In On the Road, Polat herself embodies the Grim Reaper, a female figure of death, wandering through a wide-open, barren, almost mythical landscape in western Anatolia. At a distance, we see her walking down a path towards us, accompanied by the insistent chirping of cicadas – loud as the Furies. Death here appears as a figure of retribution and return, in a landscape that is both remembrance and premonition, haunted by the ghosts of past and future injustice.

Polat’s work is characterized by the way it addresses societal power relationships, gender roles, and the conditions of visibility. It reveals how power, loss, and memory are inscribed in material traces and domestic surfaces and turns vulnerability into resistance.
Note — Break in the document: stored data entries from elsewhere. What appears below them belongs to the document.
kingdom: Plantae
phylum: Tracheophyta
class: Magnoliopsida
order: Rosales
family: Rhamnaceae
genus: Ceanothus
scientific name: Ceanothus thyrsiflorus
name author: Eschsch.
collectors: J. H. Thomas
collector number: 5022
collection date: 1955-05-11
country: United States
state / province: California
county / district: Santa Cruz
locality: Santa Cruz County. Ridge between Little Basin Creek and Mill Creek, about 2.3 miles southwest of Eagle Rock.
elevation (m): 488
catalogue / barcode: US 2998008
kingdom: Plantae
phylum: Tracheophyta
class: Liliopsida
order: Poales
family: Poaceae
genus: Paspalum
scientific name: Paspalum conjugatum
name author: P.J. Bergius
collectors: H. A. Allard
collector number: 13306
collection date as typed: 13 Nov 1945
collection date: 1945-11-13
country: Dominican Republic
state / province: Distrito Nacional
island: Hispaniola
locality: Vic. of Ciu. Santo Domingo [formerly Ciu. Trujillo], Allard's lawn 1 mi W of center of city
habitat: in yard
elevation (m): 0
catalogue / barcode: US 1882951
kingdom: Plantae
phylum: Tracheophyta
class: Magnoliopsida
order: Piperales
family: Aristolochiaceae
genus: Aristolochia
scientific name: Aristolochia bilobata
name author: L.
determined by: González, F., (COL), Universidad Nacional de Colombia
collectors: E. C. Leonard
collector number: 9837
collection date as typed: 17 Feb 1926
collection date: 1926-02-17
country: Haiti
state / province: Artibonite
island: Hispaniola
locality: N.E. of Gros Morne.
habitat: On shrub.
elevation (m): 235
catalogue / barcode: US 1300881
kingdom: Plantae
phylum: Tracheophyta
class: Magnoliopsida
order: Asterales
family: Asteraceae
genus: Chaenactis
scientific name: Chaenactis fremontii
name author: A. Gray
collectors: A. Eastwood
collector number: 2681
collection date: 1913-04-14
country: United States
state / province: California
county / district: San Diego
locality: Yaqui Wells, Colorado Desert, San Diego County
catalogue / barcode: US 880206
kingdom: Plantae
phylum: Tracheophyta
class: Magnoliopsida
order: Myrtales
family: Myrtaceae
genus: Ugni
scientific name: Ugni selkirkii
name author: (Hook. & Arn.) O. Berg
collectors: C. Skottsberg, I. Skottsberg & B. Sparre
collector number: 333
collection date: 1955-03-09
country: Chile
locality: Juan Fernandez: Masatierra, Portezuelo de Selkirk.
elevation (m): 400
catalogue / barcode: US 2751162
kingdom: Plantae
Her practice is shaped by caring and precision, borne by empathy and the search for collective forms of responsibility.

Text: Lotte Laub
Translation: Darrell Wilkins

Neriman Polat (born 1968 in Istanbul, where she also lives and works) studied painting at the Mimar Sinan University of the Fine Arts. She was a member of the collective Hafriyat (2000–2009) and counts among the most influential voices of contemporary art in Turkey. Her works have been exhibited internationally in museums and institutions, including SALT Beyoğlu (Istanbul), Depo (Istanbul), Istanbul Modern, the ifa-Galerie Stuttgart, the Academy of the Arts (Berlin), and the artist house Palais Thurn und Taxis (Bregenz). She has participated in numerous Biennales, including the 6th Biennale of Istanbul (1999), the Turkish Pavilion of the 50th Biennale of Venice (2003), the 10th Biennale of Istanbul (2007), and the inaugural Turkish Textile Biennial (2023). Her solo exhibitions include Roofless (Zilberman, Istanbul, 2023), Breaking the Seal: A Selection 1996–2019 (Depo, Istanbul, 2019), Merciless (Merdiven Art Space, Istanbul, 2018), and Threshold (Disambigua Art Space, Viterbo, 2015). Polat’s practice moves among photography, video, installation, and textile working, addressing questions of space, gender, urban life, and memory.